All these replies should get you started as they are right on the money. Maybe to begin with.... as a starting color test,many times for Antiquing we use Raw Umber a Standard color . Hard for me to tell by the picture. Most of the Oil Glazeing Products are fine... B M Etc... or even to make your own... All you need is a tint to color the glaze to the correct hue... Artist Oils... Japan Paint... Even Cal Tint can work... Instead of buying a can of Japan Paint... Or Artist Oils.... Since you are a Painter you may have Cal Tints already.... Try raw Umber.. It depends of course on the amount of tint used to arrive at the exact desired value. if the raw Umber was correct... I would buy a tube of Artist Oils to tint my glaze... You really do not need too much stuff for this project.. 

We are very near San Francisco about 10 minutes away. We did the Symphony Hall out there in 1998 - 2000 -and in 2002....

• What to do:
A – In the entries, start at the line that has "Really aimed right face punched." and stop after the line that has "a second time.". Copy those lines out word for word.
B – Please pick up the post on tinting glaze after its last sentence and keep writing.
The post on tinting glaze and the entries are separate, unrelated material.

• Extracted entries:
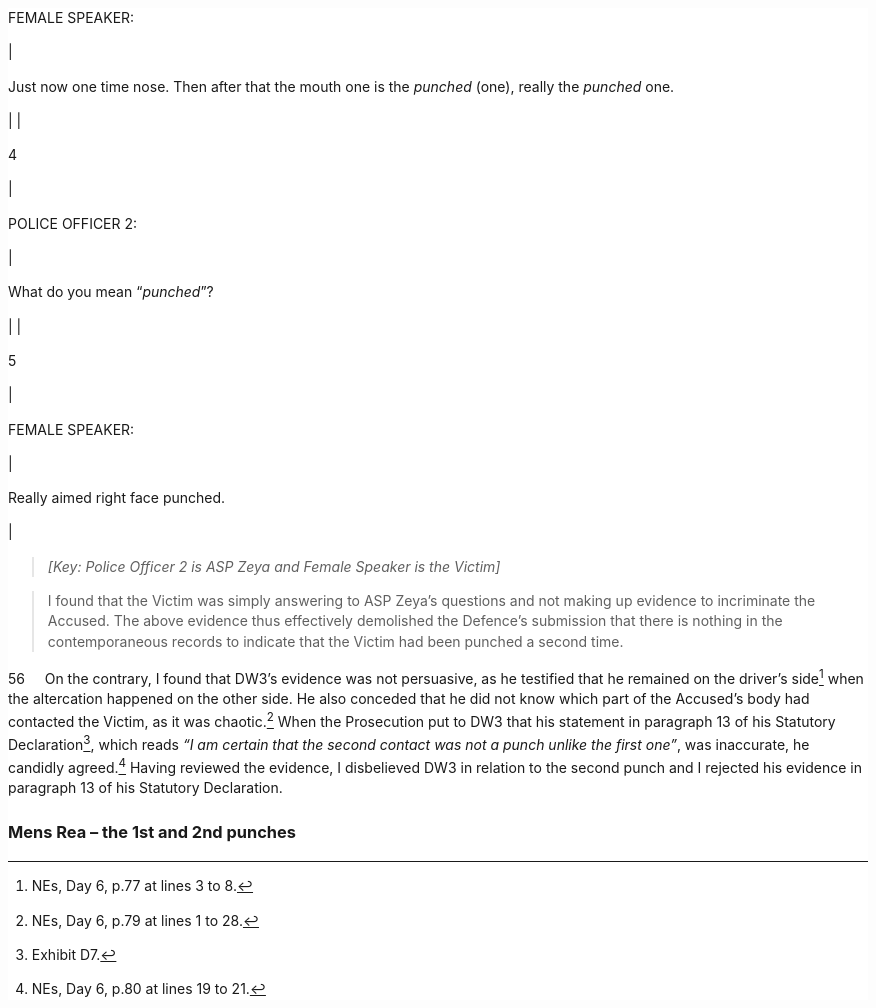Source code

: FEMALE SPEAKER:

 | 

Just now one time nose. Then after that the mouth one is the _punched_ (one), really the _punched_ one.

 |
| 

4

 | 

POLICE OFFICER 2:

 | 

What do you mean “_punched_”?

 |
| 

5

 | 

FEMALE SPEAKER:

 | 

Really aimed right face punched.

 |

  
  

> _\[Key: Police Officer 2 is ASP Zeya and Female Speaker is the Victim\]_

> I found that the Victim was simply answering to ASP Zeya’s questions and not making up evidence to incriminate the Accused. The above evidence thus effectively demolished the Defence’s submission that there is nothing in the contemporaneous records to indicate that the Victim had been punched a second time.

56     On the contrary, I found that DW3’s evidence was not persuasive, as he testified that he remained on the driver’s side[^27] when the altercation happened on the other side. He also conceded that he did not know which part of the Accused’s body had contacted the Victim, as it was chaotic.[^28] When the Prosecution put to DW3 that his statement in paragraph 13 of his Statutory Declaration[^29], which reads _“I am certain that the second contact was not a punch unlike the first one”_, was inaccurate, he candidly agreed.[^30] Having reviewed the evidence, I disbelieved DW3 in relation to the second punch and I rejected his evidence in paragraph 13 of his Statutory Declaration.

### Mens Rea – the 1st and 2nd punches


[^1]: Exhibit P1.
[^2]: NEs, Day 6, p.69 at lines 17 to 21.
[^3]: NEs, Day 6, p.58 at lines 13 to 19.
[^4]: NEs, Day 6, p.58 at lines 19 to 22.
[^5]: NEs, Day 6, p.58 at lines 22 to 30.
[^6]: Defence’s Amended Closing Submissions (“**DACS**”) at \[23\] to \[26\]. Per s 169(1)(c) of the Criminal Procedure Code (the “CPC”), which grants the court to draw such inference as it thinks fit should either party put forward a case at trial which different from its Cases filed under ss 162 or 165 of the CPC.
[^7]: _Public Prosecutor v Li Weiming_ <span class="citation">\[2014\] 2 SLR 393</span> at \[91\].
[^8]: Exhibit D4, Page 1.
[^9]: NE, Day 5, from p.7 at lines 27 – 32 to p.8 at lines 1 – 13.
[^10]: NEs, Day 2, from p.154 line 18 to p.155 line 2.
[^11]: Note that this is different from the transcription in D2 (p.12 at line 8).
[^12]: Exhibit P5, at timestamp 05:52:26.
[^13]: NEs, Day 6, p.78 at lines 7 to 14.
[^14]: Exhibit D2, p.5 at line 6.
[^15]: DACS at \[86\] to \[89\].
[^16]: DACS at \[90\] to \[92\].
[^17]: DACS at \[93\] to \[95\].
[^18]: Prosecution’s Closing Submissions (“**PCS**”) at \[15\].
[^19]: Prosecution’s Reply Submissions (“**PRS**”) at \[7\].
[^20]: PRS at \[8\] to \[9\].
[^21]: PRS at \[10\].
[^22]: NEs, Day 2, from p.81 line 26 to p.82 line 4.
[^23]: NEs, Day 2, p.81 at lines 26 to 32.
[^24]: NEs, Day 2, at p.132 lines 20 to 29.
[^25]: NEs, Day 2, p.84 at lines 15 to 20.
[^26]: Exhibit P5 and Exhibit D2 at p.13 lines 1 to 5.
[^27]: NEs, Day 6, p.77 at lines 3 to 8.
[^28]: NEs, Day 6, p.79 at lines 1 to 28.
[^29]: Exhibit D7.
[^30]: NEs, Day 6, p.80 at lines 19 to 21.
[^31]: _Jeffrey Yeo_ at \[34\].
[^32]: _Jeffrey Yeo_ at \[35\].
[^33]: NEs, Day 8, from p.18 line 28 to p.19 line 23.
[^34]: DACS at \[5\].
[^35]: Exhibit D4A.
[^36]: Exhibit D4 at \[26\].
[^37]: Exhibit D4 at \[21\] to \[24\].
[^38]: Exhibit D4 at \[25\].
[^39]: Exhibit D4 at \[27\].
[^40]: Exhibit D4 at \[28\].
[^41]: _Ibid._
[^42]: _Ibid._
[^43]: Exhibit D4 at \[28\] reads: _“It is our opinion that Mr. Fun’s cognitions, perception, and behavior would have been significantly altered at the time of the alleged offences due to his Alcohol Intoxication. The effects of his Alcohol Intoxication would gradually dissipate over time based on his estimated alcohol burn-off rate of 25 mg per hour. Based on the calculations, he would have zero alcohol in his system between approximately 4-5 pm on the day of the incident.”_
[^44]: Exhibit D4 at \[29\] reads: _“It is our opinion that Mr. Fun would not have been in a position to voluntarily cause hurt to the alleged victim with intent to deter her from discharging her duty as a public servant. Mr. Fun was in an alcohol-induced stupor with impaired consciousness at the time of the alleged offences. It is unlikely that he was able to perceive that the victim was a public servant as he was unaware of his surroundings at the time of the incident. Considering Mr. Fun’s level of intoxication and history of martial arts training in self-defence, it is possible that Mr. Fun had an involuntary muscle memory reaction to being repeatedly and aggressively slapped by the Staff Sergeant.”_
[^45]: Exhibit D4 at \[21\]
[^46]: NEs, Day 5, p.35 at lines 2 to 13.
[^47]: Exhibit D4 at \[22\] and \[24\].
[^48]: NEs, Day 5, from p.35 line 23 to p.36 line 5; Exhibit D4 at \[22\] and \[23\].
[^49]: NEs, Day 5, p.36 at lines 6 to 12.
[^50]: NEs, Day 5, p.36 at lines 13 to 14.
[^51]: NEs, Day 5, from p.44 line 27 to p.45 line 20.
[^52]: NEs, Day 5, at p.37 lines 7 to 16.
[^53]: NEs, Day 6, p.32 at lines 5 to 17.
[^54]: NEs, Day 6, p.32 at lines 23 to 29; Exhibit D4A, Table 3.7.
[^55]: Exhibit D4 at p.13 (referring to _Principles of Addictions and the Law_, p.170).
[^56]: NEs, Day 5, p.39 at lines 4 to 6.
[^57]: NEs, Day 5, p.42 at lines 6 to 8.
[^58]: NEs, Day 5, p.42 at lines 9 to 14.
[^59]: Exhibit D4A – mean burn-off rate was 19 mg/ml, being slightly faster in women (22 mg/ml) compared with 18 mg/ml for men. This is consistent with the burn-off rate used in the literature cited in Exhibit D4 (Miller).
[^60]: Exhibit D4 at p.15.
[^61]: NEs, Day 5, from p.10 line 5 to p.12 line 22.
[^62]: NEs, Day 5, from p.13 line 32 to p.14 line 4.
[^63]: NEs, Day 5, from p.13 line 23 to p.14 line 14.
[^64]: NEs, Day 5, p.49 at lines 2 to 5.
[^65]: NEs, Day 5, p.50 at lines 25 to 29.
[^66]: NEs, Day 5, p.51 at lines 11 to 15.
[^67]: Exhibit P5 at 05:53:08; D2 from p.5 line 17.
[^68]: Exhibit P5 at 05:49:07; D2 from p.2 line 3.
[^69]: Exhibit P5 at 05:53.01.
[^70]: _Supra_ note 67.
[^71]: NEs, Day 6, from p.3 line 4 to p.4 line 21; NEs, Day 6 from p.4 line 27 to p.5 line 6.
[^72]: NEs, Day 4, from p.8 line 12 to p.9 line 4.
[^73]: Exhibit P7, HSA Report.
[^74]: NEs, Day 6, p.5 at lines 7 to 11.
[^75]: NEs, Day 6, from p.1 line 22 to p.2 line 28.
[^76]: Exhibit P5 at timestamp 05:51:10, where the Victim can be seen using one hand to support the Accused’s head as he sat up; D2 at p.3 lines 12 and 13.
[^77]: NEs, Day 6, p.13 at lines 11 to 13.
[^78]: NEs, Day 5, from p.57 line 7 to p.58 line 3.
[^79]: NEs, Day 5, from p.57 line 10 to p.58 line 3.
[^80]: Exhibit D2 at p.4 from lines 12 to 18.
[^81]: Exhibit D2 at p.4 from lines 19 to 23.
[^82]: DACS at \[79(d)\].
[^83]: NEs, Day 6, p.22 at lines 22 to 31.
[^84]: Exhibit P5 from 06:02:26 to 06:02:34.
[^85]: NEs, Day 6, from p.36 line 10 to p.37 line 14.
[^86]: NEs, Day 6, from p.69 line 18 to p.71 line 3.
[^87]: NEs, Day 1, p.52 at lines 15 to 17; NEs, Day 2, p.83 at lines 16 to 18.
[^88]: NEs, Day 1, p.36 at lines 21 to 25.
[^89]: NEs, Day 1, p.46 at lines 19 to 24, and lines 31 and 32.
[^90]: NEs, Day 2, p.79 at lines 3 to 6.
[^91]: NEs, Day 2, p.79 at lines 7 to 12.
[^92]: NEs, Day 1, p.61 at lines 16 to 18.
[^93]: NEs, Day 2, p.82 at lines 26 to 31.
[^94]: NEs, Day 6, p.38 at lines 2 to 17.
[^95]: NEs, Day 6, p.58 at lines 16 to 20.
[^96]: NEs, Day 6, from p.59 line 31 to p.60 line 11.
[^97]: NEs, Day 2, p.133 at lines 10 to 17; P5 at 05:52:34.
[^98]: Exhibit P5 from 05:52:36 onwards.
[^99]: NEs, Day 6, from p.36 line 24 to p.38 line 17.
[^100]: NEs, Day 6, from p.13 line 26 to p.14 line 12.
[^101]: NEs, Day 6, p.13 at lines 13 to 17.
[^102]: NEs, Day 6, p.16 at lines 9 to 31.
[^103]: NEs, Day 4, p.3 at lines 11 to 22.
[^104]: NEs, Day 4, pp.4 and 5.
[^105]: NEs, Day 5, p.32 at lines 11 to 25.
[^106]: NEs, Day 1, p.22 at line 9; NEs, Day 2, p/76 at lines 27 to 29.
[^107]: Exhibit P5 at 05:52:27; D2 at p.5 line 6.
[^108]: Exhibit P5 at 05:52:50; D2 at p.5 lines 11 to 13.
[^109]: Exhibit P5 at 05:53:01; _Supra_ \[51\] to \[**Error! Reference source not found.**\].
--
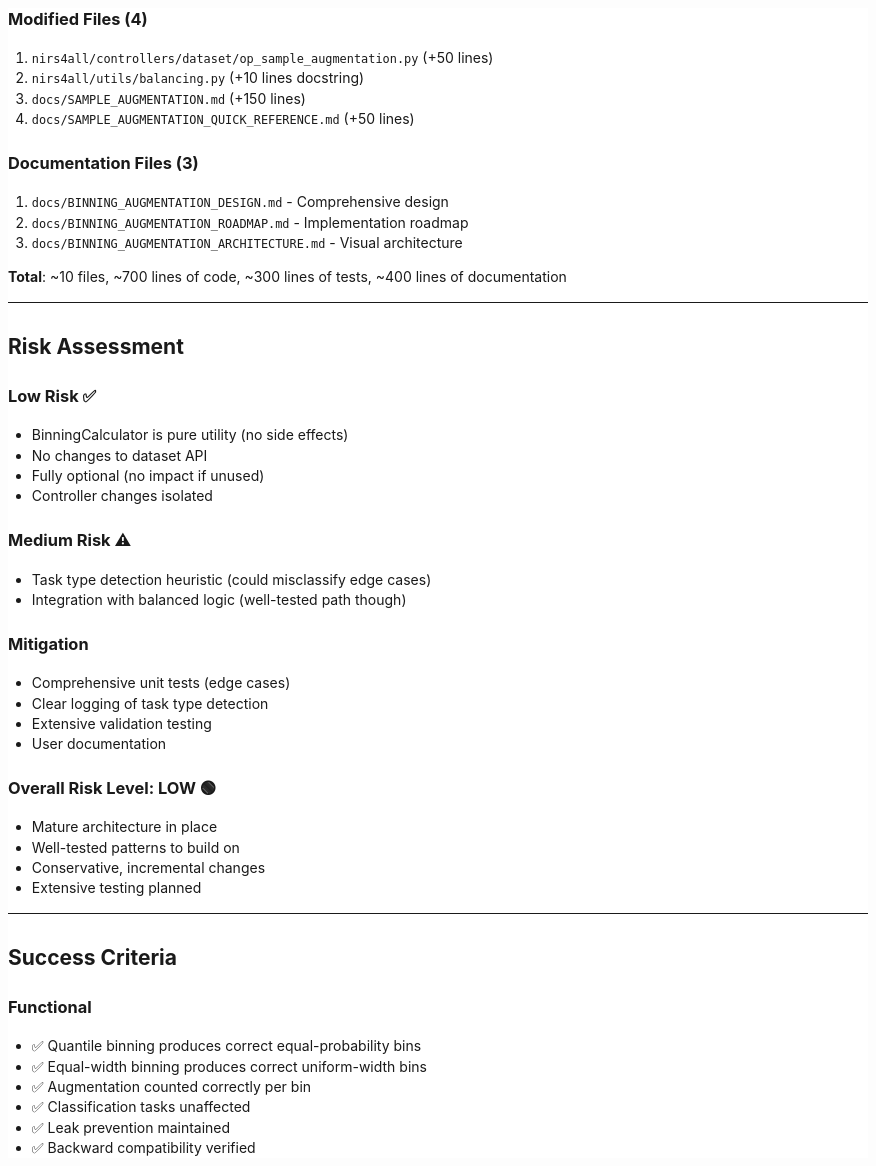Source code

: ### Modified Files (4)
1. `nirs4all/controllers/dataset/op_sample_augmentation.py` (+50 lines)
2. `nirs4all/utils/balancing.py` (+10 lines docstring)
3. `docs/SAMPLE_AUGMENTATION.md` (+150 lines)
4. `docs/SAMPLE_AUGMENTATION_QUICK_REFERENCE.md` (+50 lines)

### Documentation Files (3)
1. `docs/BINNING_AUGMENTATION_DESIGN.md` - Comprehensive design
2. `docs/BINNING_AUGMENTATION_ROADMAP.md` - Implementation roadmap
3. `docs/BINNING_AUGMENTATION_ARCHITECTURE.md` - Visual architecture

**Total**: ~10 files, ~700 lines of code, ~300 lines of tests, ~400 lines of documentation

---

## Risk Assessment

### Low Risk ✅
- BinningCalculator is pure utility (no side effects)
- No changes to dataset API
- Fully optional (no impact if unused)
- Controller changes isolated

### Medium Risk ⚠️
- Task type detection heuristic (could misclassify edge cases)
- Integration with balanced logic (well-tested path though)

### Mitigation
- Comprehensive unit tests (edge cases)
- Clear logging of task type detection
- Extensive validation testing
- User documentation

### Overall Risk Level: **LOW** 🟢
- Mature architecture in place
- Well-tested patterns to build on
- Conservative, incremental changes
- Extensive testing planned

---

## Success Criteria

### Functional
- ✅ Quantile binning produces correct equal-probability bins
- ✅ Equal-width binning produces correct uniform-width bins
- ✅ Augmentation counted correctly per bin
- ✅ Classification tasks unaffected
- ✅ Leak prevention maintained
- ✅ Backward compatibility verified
...
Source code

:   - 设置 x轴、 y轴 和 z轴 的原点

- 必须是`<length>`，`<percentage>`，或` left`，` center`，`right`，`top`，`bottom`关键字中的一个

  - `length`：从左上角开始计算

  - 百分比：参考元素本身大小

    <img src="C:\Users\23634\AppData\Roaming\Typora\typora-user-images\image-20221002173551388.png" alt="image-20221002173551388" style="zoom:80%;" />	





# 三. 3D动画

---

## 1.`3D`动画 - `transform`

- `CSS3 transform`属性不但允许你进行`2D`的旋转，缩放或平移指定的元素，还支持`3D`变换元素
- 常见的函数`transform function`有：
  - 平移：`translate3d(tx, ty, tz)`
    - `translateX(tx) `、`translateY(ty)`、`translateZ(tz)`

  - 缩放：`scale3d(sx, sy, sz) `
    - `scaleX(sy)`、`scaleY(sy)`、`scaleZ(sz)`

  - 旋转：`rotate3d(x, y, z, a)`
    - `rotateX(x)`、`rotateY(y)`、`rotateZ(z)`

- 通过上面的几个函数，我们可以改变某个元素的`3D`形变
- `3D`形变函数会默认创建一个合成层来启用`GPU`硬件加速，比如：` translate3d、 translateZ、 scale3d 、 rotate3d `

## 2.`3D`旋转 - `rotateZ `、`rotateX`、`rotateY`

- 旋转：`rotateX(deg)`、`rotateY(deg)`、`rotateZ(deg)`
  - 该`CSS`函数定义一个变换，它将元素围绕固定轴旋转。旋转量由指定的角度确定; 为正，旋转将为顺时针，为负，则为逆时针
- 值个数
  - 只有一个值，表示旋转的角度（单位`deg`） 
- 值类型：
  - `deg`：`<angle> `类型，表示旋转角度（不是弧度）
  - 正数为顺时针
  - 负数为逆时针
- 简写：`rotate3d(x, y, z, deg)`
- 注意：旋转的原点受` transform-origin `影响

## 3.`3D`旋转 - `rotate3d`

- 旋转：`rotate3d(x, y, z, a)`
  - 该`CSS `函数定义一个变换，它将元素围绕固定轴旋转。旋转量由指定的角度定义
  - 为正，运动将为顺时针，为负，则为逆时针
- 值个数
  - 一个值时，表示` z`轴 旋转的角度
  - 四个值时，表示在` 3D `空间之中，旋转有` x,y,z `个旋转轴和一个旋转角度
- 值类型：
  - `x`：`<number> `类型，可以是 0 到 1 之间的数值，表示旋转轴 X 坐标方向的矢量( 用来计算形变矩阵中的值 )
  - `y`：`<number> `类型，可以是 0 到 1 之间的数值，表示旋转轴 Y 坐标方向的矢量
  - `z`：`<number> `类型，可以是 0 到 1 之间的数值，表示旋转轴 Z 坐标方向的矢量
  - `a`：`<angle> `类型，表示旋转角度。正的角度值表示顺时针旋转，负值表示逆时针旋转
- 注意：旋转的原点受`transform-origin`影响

• Answers for the exercise:
A –
Really aimed right face punched.

 |

  
  

> _\[Key: Police Officer 2 is ASP Zeya and Female Speaker is the Victim\]_

> I found that the Victim was simply answering to ASP Zeya’s questions and not making up evidence to incriminate the Accused. The above evidence thus effectively demolished the Defence’s submission that there is nothing in the contemporaneous records to indicate that the Victim had been punched a second time.

B –
Michael Tust


----------



## A+HomeWork

michael tust said:


> We are very near San Francisco about 10 minutes away. We did the Symphony Hall out there in 1998 - 2000 -and in 2002....
> 
> 
> 
> Michael Tust


I have been in that building upstairs and it is stunning. It's not something you would expect to see in a smaller OKLA. town.


----------



## A+HomeWork

fauxlynn said:


> I'm not sure what Michael uses, but the oil glaze I have used for years is Ben Moore Alkyd glaze. It can be mixed with tube oils, like Windsor Newton, that you can buy from an arts and crafts store. OR, if you want to color it with japan colors, I think the brand is called One Shot,I've only used them once, they were fine. The thing is, you have to thin the glaze with mineral spirits and add the colorant , and it should be the consistency of a slightly thick soup.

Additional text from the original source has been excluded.